# AVAILABLE DATA
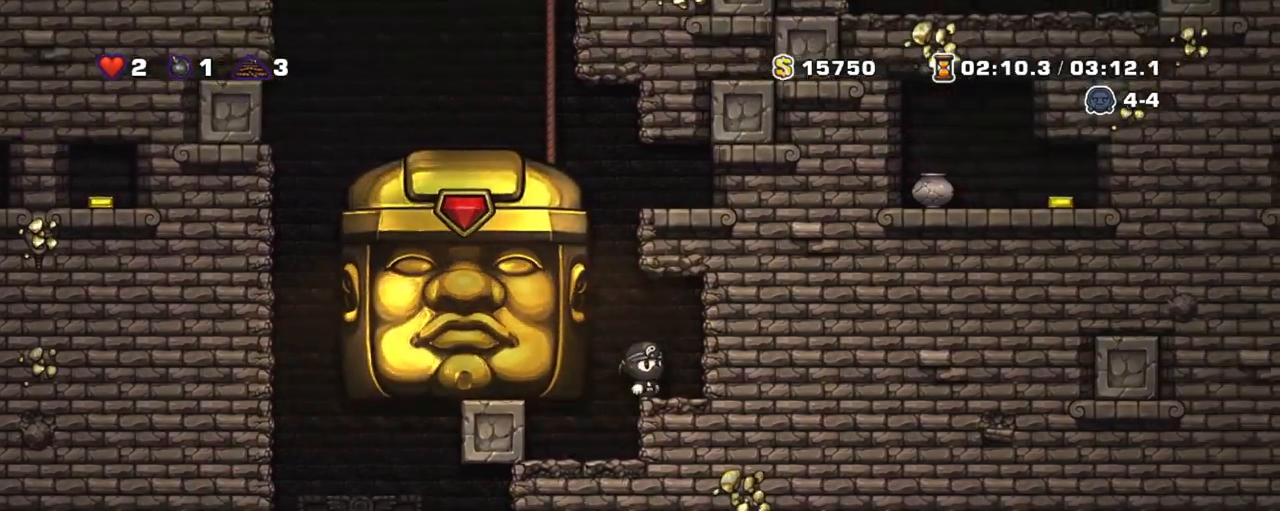
{"keys": ["shift"], "events": []}
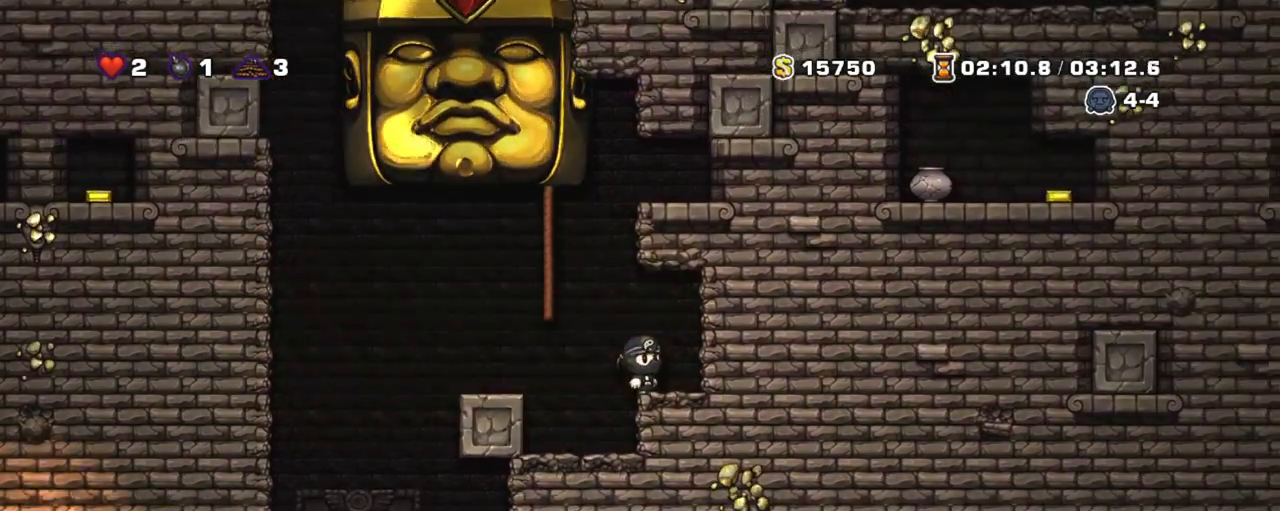
{"keys": ["shift"], "events": [[300, "left", "down"], [300, "z", "down"], [433, "left", "up"], [433, "z", "up"]]}
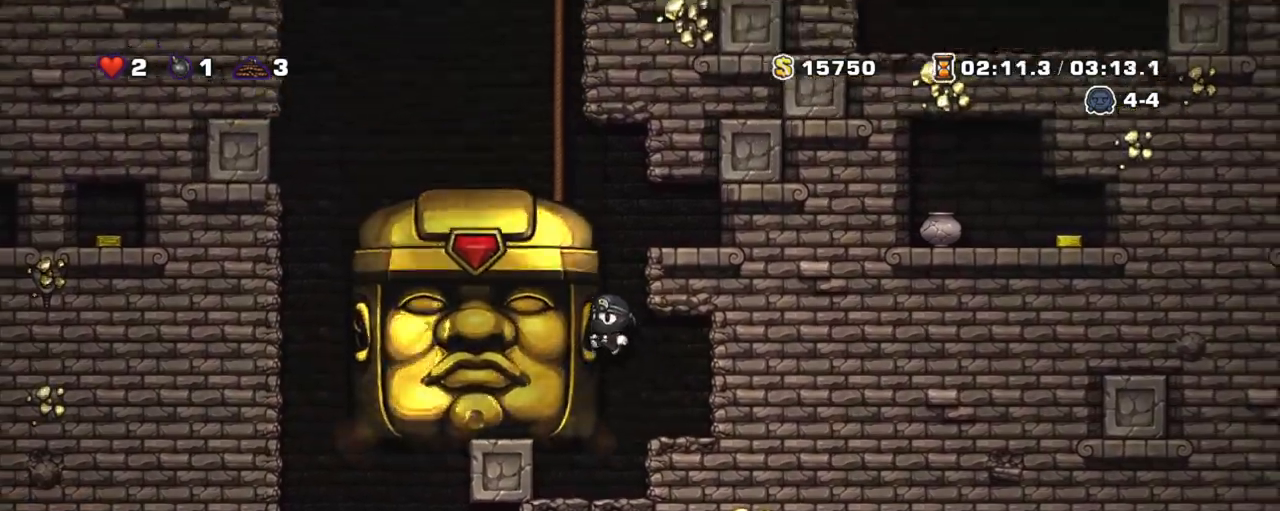
{"keys": ["shift"], "events": [[33, "a", "down"], [33, "right", "down"], [133, "a", "up"], [133, "right", "up"], [267, "right", "down"], [317, "right", "up"]]}
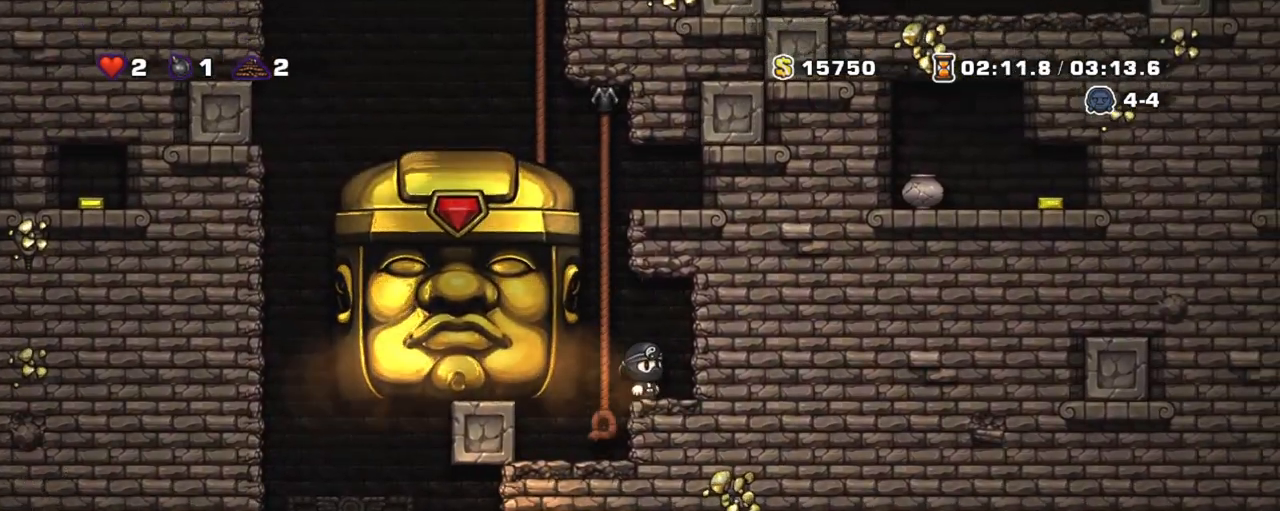
{"keys": ["shift"], "events": []}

# WHAT THE EXERCISE ASKS
When you write out the material, keep every line exact and leave out each picture.

# REPLY
{"keys": ["shift"], "events": []}
{"keys": ["shift"], "events": [[300, "left", "down"], [300, "z", "down"], [433, "left", "up"], [433, "z", "up"]]}
{"keys": ["shift"], "events": [[33, "a", "down"], [33, "right", "down"], [133, "a", "up"], [133, "right", "up"], [267, "right", "down"], [317, "right", "up"]]}
{"keys": ["shift"], "events": []}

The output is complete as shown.